### Work instruction
Reproduce the records below word for word, without the pictures.

### Records to process
=== Section Start ===
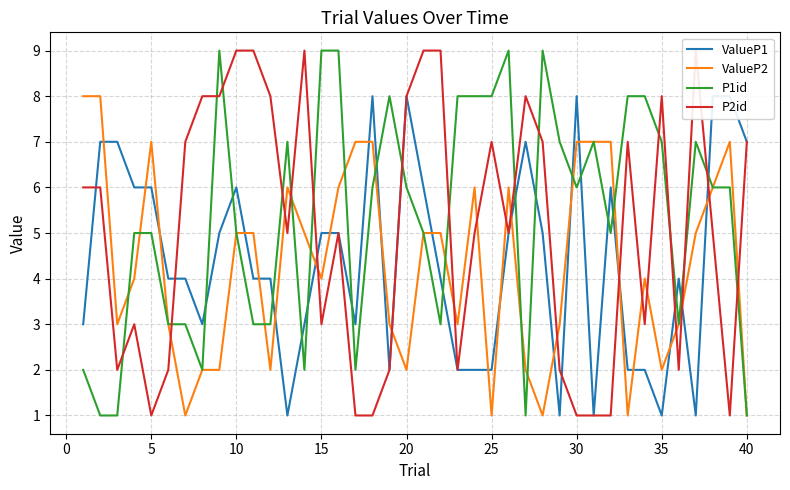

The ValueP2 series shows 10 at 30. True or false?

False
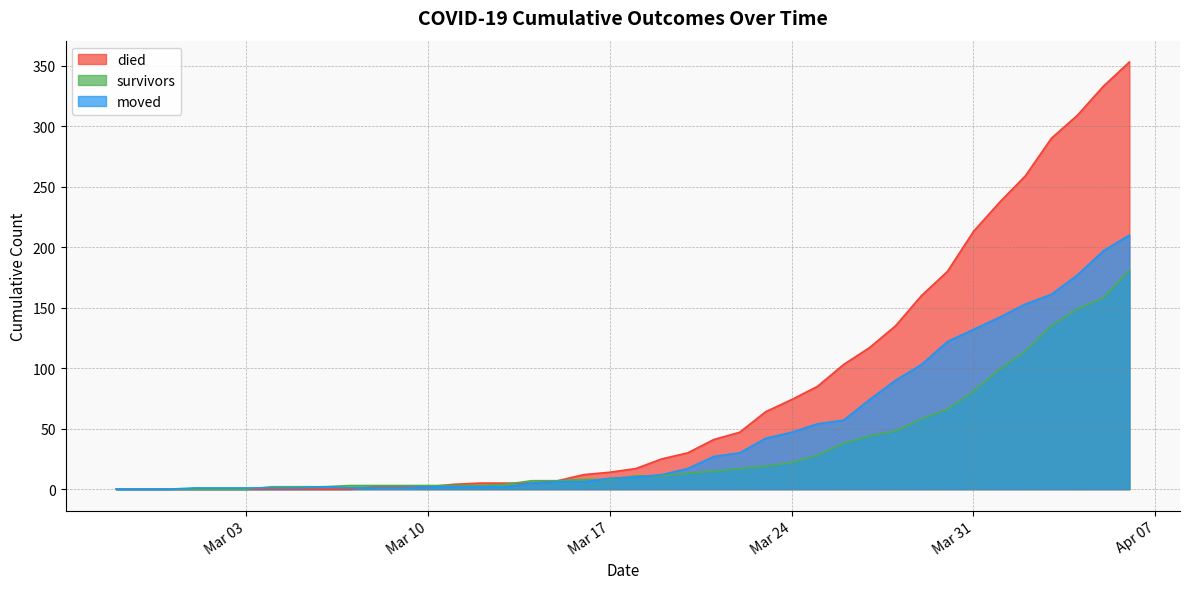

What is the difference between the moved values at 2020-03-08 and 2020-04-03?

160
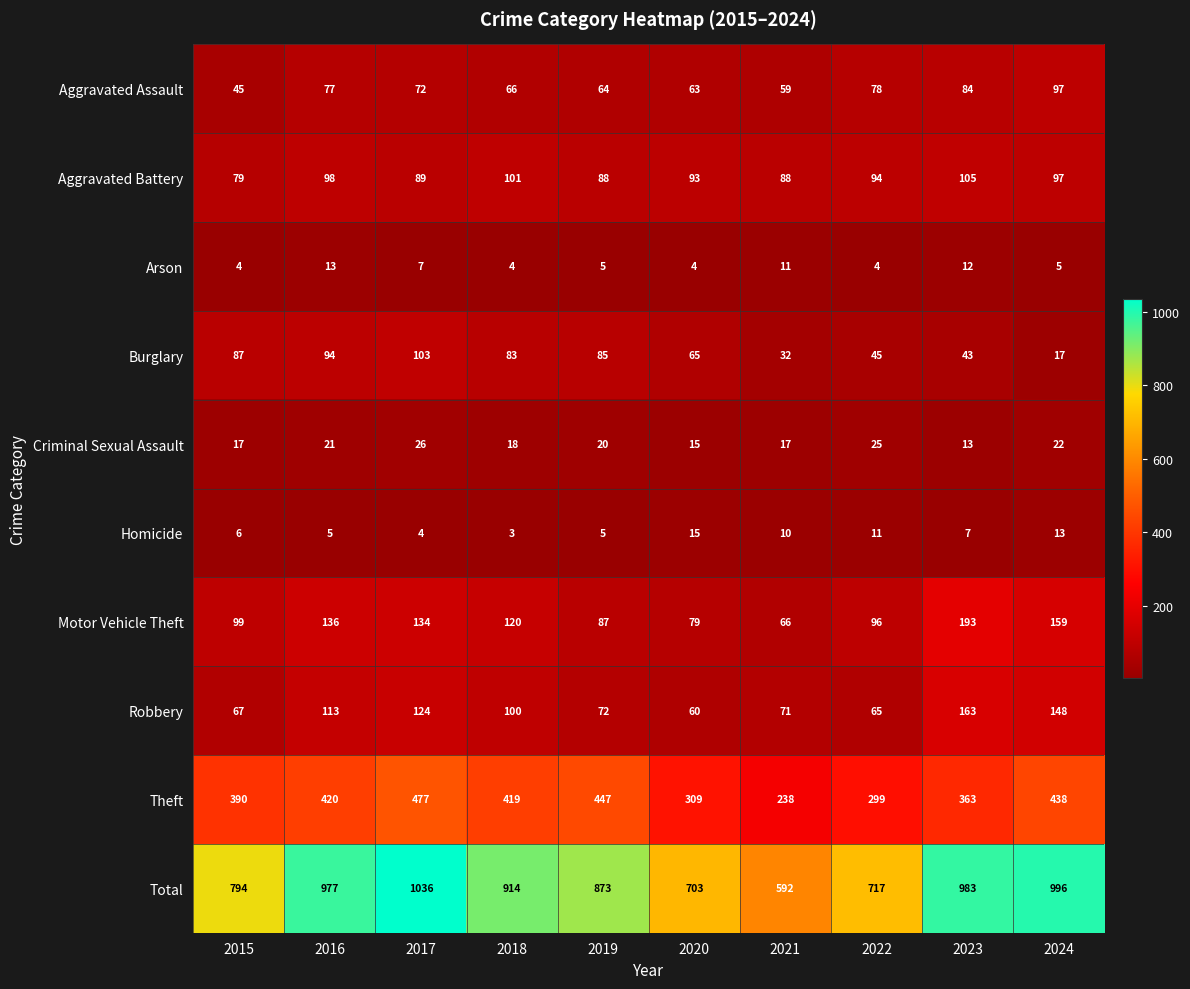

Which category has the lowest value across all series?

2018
=== Section End ===
### Response to this exercise
The ValueP2 series shows 10 at 30. True or false?

False

What is the difference between the moved values at 2020-03-08 and 2020-04-03?

160

Which category has the lowest value across all series?

2018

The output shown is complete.